Comment dirige-t-on un lieu tout en montant ses propres spectacles? Comment trouve-t-on le temps? Comment parvient-on à continuer à cultiver son imaginaire lorsque le travail de gestion d’une infrastructure exige une attention permanente? Ce sont ces questions qu’Alyssa Tzavaras, jeune artiste qui rêve d’un lieu pour créer des spectacles à son image, a posées à Patrick Bonté, directeur des Brigittines et cofondateur de la Compagnie Mossoux-Bonté, dans le cadre de son travail de fin d’études à l’Institut Supérieur des Arts (INSAS), dirigé par Coline Struyf en 2019.

Alyssa TzavarasEn faisant des recherches sur votre parcours, j’ai trouvé davantage d’informations sur vous en tant qu’artiste, plutôt que directeur. Avec la compagnie Mossoux-Bonté vous faisiez, dès le milieu des années 1980, beaucoup de tournées. Vous avez beaucoup voyagé.
Était-ce un désir de votre part de diriger un lieu, de vous installer quelque part ou est-ce venu un peu par hasard?

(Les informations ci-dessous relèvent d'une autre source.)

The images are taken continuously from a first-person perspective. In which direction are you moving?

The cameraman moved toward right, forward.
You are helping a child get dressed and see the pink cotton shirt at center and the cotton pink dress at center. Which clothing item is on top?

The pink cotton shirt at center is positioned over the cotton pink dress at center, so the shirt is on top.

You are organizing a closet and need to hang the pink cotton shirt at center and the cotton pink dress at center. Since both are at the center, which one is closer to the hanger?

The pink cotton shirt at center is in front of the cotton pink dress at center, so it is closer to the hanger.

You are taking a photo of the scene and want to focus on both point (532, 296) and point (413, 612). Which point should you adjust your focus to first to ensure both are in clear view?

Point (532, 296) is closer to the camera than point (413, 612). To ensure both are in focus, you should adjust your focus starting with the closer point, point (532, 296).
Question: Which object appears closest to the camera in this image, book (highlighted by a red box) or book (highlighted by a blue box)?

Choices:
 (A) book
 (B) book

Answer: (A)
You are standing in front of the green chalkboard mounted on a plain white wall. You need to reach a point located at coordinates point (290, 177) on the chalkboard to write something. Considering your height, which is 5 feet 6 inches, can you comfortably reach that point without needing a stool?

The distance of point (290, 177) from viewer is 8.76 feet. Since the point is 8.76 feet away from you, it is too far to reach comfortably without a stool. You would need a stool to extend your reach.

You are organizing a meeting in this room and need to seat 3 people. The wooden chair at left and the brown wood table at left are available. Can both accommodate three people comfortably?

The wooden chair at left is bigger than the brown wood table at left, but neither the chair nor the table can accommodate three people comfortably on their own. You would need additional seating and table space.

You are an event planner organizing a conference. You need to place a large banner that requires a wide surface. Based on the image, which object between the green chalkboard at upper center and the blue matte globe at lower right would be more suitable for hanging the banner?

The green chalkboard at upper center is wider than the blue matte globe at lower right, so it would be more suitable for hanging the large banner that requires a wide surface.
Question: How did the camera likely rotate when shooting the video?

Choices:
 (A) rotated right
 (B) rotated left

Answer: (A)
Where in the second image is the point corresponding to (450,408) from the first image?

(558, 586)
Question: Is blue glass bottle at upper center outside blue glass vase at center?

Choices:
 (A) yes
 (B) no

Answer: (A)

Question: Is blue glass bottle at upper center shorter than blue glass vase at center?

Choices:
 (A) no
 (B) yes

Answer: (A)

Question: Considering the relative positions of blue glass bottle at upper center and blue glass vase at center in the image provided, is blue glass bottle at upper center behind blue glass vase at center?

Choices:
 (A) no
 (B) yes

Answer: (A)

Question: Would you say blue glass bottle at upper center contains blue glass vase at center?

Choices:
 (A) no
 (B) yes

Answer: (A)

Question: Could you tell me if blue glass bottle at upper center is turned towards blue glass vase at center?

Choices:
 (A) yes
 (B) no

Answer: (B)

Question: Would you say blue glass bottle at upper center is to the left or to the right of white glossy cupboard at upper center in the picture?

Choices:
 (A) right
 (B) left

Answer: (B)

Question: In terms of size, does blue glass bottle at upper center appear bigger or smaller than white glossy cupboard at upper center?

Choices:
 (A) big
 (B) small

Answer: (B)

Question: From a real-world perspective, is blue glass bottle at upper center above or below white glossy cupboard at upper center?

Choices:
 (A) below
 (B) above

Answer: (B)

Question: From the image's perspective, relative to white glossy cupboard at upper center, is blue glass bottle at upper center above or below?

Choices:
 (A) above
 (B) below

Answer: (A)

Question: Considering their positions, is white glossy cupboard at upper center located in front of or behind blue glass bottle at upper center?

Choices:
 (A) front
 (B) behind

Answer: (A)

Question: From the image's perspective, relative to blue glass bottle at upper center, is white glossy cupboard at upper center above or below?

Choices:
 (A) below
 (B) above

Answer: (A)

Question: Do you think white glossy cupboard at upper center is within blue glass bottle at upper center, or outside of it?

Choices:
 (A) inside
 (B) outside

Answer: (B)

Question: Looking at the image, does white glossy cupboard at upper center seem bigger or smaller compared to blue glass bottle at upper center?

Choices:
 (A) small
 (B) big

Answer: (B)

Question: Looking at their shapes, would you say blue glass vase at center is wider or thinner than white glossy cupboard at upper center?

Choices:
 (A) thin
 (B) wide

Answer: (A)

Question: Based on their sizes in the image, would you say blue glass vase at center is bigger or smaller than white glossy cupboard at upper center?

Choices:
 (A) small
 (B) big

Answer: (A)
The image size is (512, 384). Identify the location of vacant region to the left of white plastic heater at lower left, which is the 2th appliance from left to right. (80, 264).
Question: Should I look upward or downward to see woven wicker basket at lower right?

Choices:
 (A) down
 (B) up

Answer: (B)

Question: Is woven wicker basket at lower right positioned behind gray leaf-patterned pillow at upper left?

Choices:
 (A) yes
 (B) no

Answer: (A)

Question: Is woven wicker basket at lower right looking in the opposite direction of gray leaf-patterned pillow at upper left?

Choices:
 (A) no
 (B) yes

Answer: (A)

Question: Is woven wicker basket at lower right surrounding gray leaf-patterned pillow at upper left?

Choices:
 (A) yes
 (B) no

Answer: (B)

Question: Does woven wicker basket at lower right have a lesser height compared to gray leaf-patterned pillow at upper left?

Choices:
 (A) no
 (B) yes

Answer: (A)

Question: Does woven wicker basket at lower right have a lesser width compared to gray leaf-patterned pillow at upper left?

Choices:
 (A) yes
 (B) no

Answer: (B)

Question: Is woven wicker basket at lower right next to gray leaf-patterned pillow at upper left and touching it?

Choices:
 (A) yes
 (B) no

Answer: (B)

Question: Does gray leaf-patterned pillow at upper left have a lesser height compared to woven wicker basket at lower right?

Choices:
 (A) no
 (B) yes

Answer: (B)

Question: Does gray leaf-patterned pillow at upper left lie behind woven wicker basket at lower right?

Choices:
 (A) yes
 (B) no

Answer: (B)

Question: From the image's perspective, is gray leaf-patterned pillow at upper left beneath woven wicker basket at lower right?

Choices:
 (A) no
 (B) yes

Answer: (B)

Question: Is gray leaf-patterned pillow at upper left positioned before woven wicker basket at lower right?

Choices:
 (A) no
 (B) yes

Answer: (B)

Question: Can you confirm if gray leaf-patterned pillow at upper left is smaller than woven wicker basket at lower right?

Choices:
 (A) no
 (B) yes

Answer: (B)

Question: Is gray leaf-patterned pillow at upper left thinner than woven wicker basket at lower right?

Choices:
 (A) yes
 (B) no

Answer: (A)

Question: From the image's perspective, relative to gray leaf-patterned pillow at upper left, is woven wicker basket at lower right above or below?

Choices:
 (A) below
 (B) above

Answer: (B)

Patrick BontéC’est venu un peu comme ça, comme une suite logique de mon désir de défendre un certain regard sur la scène contemporaine, de défendre d’autres artistes. J’avais été assez présent aux Brigittines, dès les années 1980, avec l’Opus Théâtre notamment, et puis Twin Houses avec Nicole Mossoux que nous avons créé là en 1993. En 1994, le Festival de la Bellone, que la Ville organisait chaque année, s’est déplacé aux Brigittines. C’était un fameux changement et Monique Duren, qui gérait l’occupation de la Chapelle pour la Ville de Bruxelles, m’a demandé de faire la programmation avec elle. Le Festival est devenu international et thématique, et s’est recentré progressivement sur la danse et le théâtre. Par la suite, tout s’est développé, la Ville a construit un second bâtiment jouxtant la Chapelle, un jumeau en verre et en acier.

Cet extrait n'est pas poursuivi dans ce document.